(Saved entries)
┌──

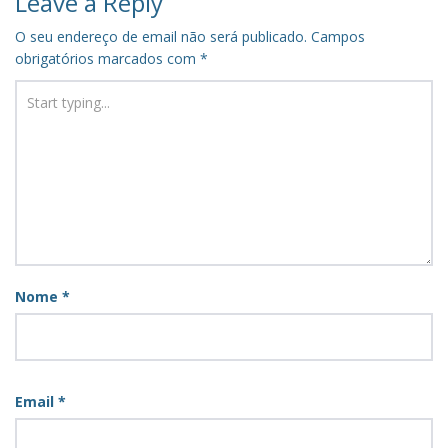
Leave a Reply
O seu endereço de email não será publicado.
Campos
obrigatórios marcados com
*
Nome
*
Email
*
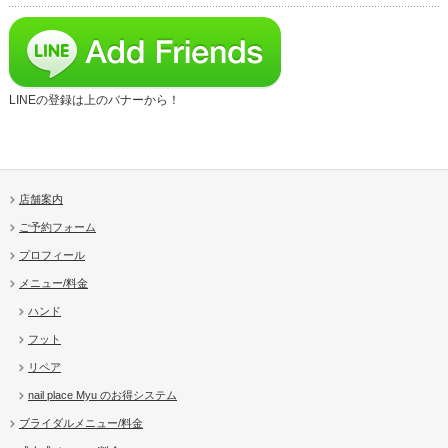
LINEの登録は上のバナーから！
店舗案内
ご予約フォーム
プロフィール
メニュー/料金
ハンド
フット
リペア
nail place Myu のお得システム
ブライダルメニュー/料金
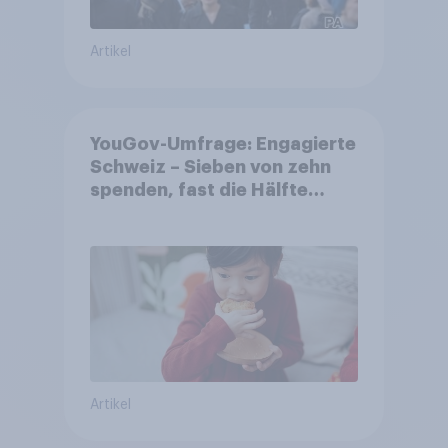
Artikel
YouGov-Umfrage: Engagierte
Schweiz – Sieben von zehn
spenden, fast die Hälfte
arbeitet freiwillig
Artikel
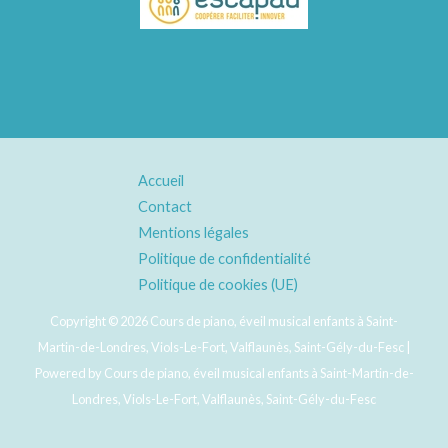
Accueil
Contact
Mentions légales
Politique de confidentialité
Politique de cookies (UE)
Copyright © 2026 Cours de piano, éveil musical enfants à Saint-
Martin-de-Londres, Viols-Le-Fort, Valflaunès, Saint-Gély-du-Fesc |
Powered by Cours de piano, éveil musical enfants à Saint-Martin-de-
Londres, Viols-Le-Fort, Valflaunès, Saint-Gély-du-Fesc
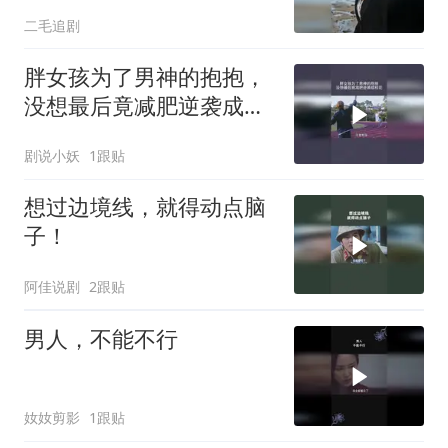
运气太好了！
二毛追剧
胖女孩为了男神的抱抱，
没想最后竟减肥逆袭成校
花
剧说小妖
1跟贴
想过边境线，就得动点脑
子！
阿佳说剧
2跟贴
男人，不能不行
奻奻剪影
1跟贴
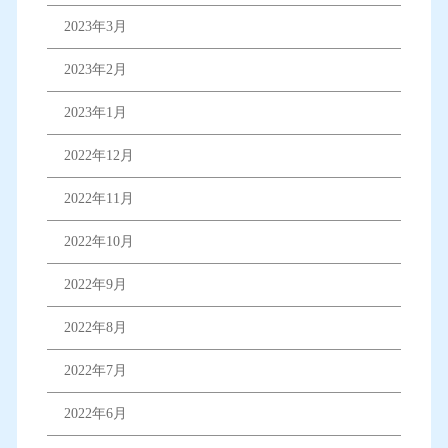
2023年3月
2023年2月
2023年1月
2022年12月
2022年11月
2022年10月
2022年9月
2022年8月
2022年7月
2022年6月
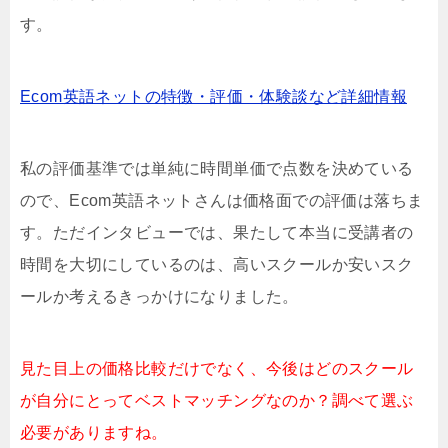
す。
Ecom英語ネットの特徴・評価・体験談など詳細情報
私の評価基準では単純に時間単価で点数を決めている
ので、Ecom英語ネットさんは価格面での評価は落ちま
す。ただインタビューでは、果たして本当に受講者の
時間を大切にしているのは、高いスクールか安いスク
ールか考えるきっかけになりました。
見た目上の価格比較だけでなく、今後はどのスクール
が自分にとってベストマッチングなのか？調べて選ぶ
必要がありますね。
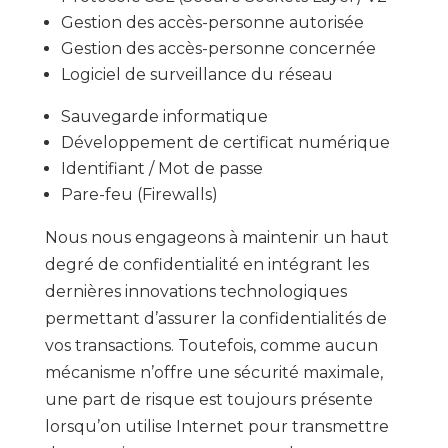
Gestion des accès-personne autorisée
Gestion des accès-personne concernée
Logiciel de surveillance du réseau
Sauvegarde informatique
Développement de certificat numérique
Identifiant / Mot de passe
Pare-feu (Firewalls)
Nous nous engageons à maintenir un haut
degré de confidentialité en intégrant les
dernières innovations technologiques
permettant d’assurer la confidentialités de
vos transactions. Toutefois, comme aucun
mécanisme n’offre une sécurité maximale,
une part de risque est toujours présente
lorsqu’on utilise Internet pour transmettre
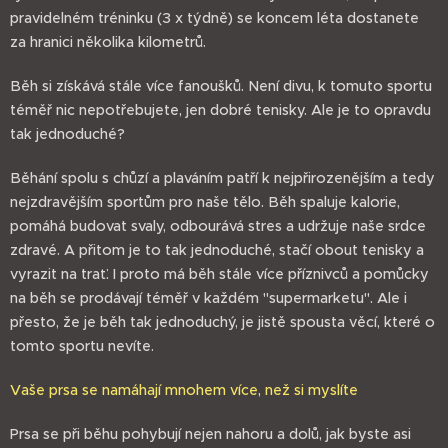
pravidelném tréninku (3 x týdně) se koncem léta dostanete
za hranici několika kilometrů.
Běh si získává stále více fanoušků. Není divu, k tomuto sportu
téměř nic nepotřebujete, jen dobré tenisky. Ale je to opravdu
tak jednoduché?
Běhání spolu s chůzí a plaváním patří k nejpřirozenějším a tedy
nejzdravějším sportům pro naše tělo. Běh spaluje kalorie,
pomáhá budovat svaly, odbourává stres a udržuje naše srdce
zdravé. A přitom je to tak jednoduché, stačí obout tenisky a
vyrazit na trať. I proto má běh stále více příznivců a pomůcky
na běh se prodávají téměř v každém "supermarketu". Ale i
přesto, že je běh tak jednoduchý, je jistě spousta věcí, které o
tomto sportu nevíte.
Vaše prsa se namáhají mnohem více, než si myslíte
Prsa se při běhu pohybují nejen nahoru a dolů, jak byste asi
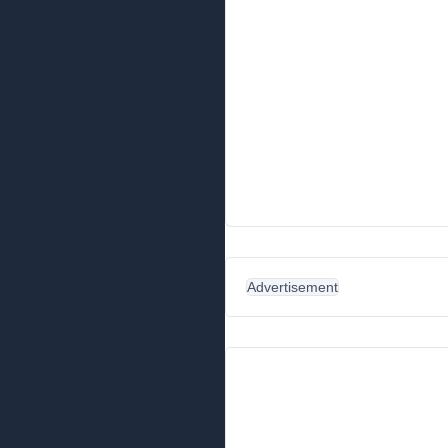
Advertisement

└──

| Brief |
Go through the data above and find the lines with the word "tenisky". Copy each of those lines.

| Output |
téměř nic nepotřebujete, jen dobré tenisky. Ale je to opravdu
zdravé. A přitom je to tak jednoduché, stačí obout tenisky a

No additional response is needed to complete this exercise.